*Exercise goal*: Please reproduce the data exactly, though every picture must stay out.

*** Data Section Begins ***

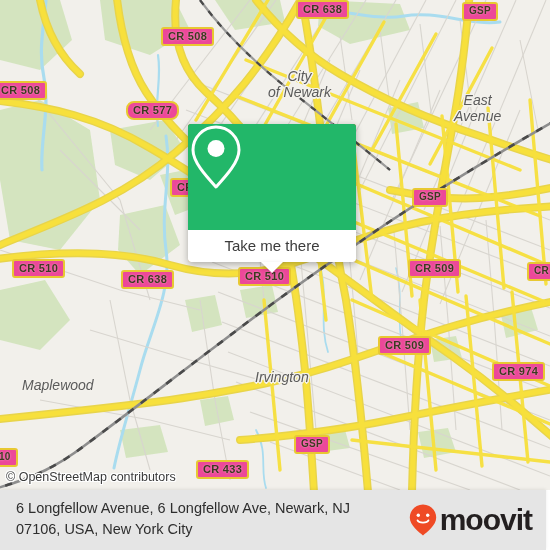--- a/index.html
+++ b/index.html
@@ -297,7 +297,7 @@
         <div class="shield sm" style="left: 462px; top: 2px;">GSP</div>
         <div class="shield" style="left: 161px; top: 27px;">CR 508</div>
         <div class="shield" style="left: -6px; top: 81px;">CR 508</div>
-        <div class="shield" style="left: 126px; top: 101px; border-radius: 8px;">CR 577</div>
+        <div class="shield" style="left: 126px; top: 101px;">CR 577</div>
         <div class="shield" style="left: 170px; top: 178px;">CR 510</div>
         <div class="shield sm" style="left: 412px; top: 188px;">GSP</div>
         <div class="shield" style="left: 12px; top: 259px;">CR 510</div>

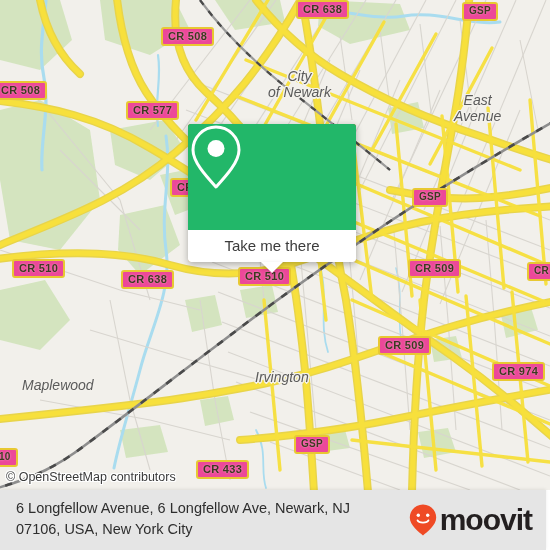--- a/index.html
+++ b/index.html
@@ -306,7 +306,7 @@
         <div class="shield" style="left: 408px; top: 259px;">CR 509</div>
         <div class="shield sm" style="left: 527px; top: 262px;">CR 5</div>
         <div class="shield" style="left: 378px; top: 336px;">CR 509</div>
-        <div class="shield" style="left: 492px; top: 362px;">CR 974</div>
+        <div class="shield" style="left: 492px; top: 362px;">CR 603</div>
         <div class="shield sm" style="left: 294px; top: 435px;">GSP</div>
         <div class="shield sm" style="left: -8px; top: 448px;">10</div>
         <div class="shield" style="left: 196px; top: 460px;">CR 433</div>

*** Data Section Ends ***

*Your response*:
--- a/index.html
+++ b/index.html
@@ -297,7 +297,7 @@
         <div class="shield sm" style="left: 462px; top: 2px;">GSP</div>
         <div class="shield" style="left: 161px; top: 27px;">CR 508</div>
         <div class="shield" style="left: -6px; top: 81px;">CR 508</div>
-        <div class="shield" style="left: 126px; top: 101px; border-radius: 8px;">CR 577</div>
+        <div class="shield" style="left: 126px; top: 101px;">CR 577</div>
         <div class="shield" style="left: 170px; top: 178px;">CR 510</div>
         <div class="shield sm" style="left: 412px; top: 188px;">GSP</div>
         <div class="shield" style="left: 12px; top: 259px;">CR 510</div>

--- a/index.html
+++ b/index.html
@@ -306,7 +306,7 @@
         <div class="shield" style="left: 408px; top: 259px;">CR 509</div>
         <div class="shield sm" style="left: 527px; top: 262px;">CR 5</div>
         <div class="shield" style="left: 378px; top: 336px;">CR 509</div>
-        <div class="shield" style="left: 492px; top: 362px;">CR 974</div>
+        <div class="shield" style="left: 492px; top: 362px;">CR 603</div>
         <div class="shield sm" style="left: 294px; top: 435px;">GSP</div>
         <div class="shield sm" style="left: -8px; top: 448px;">10</div>
         <div class="shield" style="left: 196px; top: 460px;">CR 433</div>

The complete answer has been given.